Kevin Love struggled at times in the 2016 series, but he is still fundamentally vital to the way our team is structured. Even if he isn't hitting shots, when he is not on the court, it makes the others easier to guard ... especially when his minutes are being divided between James Jones and Shawn Marion.
Love's ability to spread the floor and still be a bull on the glass cannot be replicated. Toss in his other assets like very good vision/ability to keep the ball moving and that alone was a massive loss for an entire seven game series. Just like what happened in 2016, if he would have played in 2015, he would have had his spotlight moments. And, the rest of the time, he'd be quietly playing his role and making things easier for our other guys.
I would argue that Love would have been even more important last year, because the Warriors didn't really figure out the "lineup of death" thing that gave him so many problems until we were up 2-1. It was a desperation maneuver that, luckily for Kerr, worked out far better than he ever dreamed.
But, prior to that, when they were more of a conventional lineup, Love would have had a much easier time playing against them.
We missed out on all of it and there was not even a semi-suitable replacement.

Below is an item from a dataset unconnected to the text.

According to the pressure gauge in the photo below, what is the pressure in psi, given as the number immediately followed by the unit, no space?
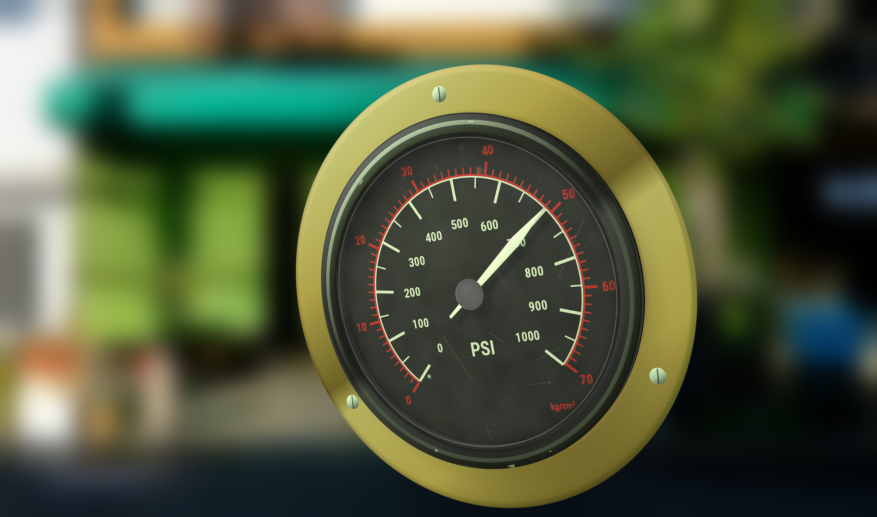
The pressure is 700psi
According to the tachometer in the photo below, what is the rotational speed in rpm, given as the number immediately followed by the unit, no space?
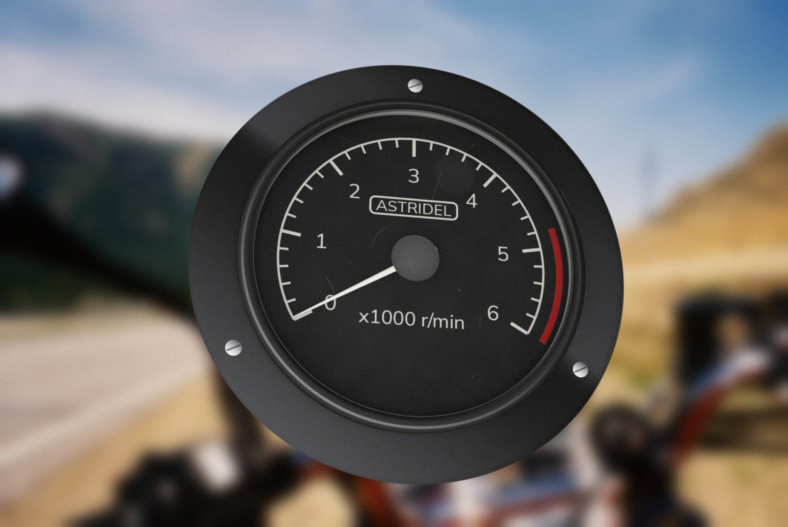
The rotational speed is 0rpm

Then there was Kyrie Irving. As we saw in 2016, he is completely indispensable and, with his injury (missing 6+ games in the series), it meant the end of any real chance we may have had with just Love out of the series. Delly did an admirable job, but he isn't close to Kyrie Irving, isn't used to being leaned on for heavy minutes and we had no backup point guard to help replicate the things that he would bring the team off the bench.
Throw Iman Shumpert in that injury pile too, and he had been having a very good playoffs up to that point with his pressure defense, ability to create turnovers translating to running opportunities and even a pretty consistent offensive contribution. He was also clearly playing injured with a pulled groin and an ankle (iirc) problem.
When people say things are now "even" and "well, we dealt with things last year and they had problems this year," they're completely bailing out the Warriors or attempting to cloud the reality.
The Warriors were as good as they were all season because of their depth. That's the first thing they had going for them this year that we did not last year.
Secondly, the injury problems and missed games weren't even in the same stratosphere.
They lost Green for one game, Bogut for 2 games and Curry was playing at something below 100%, apparently. The Green thing was completely his own doing and that's the price you ought to pay when you have a reckless athlete playing a huge role in your team's destiny. He should have been suspended in the OKC series, but justice finally found him. That is his fault and the Warriors' fault for relying on a guy like that... never once reining him in. Hell, he kicked Kyrie in the waning seconds of Game 7. The guy is flat-out reckless and he is going to seriously hurt someone at some point.
Bogut, while one of maybe 10-12 important cogs in their rotation, is unarguably not one of their most important five guys. He was averaging 11 minutes a game in The Finals prior to his missing the last two.
Curry was out there playing and doing 360 dunks in warmups.
Textbook false equivalency that the national media will no doubt continue to exploit.